As a commentator on her own work, Morrison brilliantly analyzed her lyrical sensibility and contextualized the experience of the African American artist in American literature. Her work represents possibility and legitimizes the inclination of African American artists to delve into the African American experience without fear of being deemed irrelevant, inaccessible, or parochial. She also demonstrated this commitment in her editorial work. Her crucial role in the publication of Middleton Harris’s The Black Book (1974) demonstrates her concern for preserving images of African culture in America’s collective consciousness.
Apart from her talent as an artist, Morrison brought an intensely political engagement to her art. She spoke of the irrelevance of work that is not political. Politics, for her, embraced the elements of relevance, accountability, and truth. She was a leading voice among African American women writers who were not afraid to emphasize their political discourse. Others who have shared this ethos and spoken of Morrison’s leadership in this regard include Toni Cade Bambara, Ntozake Shange, Alice Walker, and Maya Angelou.

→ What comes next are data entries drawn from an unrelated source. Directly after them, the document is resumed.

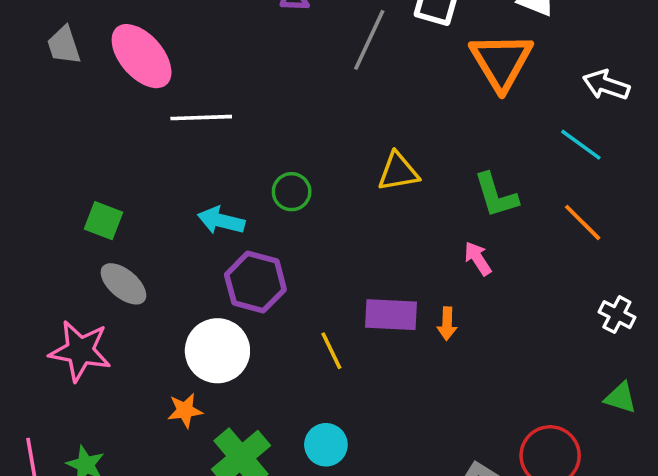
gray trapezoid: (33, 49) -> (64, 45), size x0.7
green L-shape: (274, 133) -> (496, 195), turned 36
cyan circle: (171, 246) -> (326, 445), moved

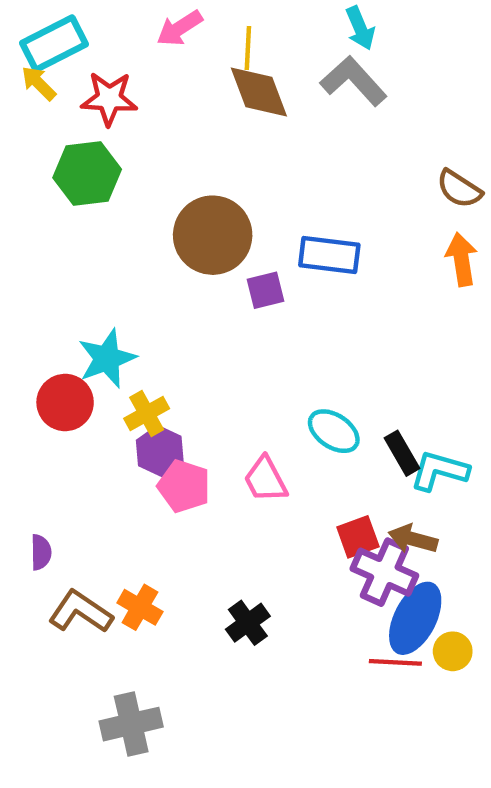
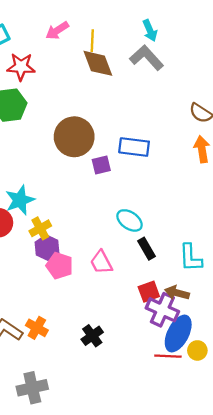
cyan ellipse: (334, 431) -> (130, 220), moved
black rectangle: (402, 453) -> (146, 249), moved
cyan L-shape: (439, 471) -> (191, 258), turned -108

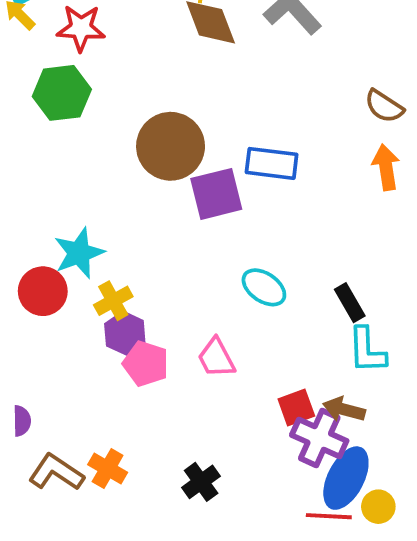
purple square: (101, 165) -> (216, 194), size x1.6
black rectangle: (146, 249) -> (350, 303), moved

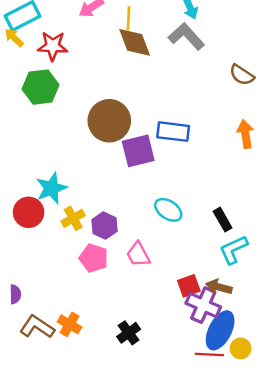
brown semicircle: (384, 106) -> (242, 75), moved
purple hexagon: (125, 333) -> (104, 226), moved
cyan L-shape: (367, 350) -> (233, 250), turned 68

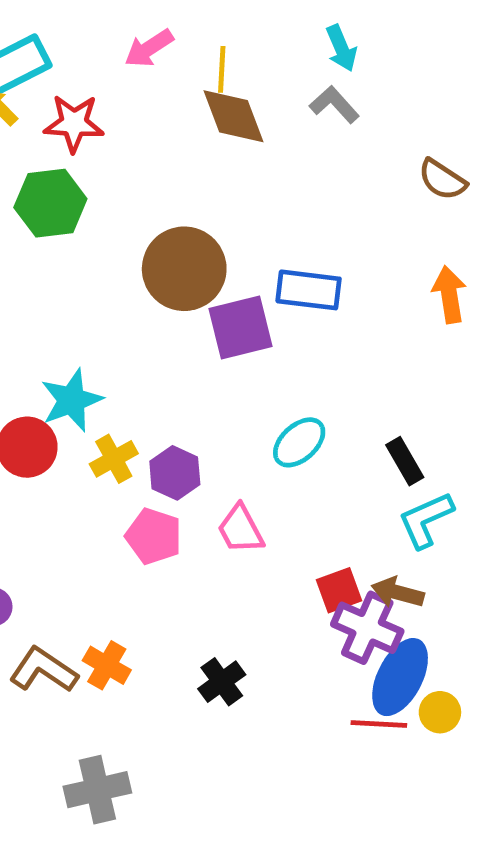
gray L-shape: (186, 36) -> (334, 105), size x0.7
cyan ellipse: (168, 210) -> (299, 442), turned -76

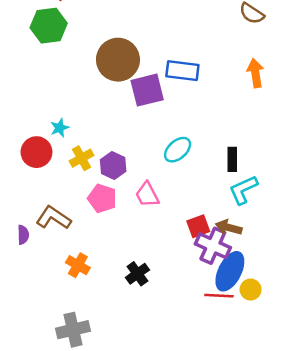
cyan star: (72, 400) -> (60, 128), size x0.6
black rectangle: (405, 461) -> (232, 159), turned 30
brown L-shape: (43, 670) -> (54, 218), moved

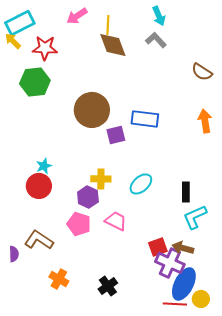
purple square: (147, 90) -> (116, 135), size x0.7
red circle: (36, 152) -> (39, 186), moved
yellow cross: (81, 158) -> (101, 179), moved, turned 30
pink trapezoid: (147, 195) -> (116, 221), turned 145

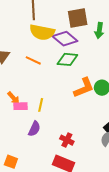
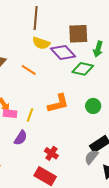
yellow semicircle: (42, 32) -> (41, 43), size x0.7
green diamond: (67, 59) -> (83, 69), moved
orange L-shape: (84, 88) -> (58, 103), moved

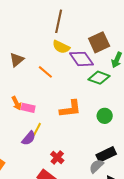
brown square: (78, 34) -> (99, 42), turned -30
pink rectangle: (10, 114) -> (28, 108), moved
yellow line: (30, 115) -> (37, 129), moved

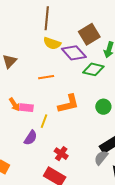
orange line: (45, 72) -> (46, 77), moved, turned -42
yellow line: (37, 129) -> (44, 121), moved

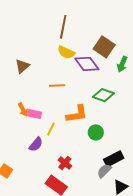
brown square: (89, 34) -> (104, 47), turned -30
green diamond: (93, 69) -> (103, 95), moved
green circle: (103, 107) -> (96, 132), moved

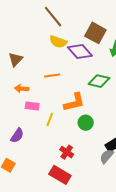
brown line: (63, 27) -> (53, 17), turned -45
orange arrow: (23, 110) -> (22, 89), moved, turned 128
green circle: (96, 132) -> (86, 123), moved
purple semicircle: (36, 144) -> (17, 136), moved

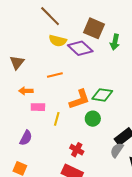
green diamond: (99, 81) -> (102, 95), moved

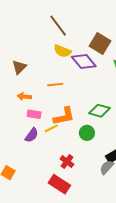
orange L-shape: (80, 99) -> (64, 116), moved
yellow line: (57, 119) -> (51, 128), turned 40
purple semicircle: (26, 138) -> (32, 135), moved

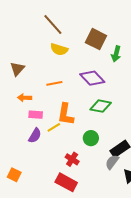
purple diamond: (84, 61) -> (92, 78), moved
orange L-shape: (64, 116) -> (66, 114), turned 115
green circle: (87, 133) -> (91, 138), moved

Morrison also worked as a teacher and an editor for most of her adult life, and she brought these skills to bear on her own work. She was a committed defender of the rights of women and spoke against injustices against women. More importantly, she supplied intelligent and cogent criticism of the White feminist movement from the perspective of an African American woman.
In her later years, Morrison lived in Grand View-on-Hudson, New York. She died on August 5, 2019, in the Bronx, of complications from pneumonia. She was eighty-eight years old. Her survivors include her son, Harold Ford Morrison, and three grandchildren.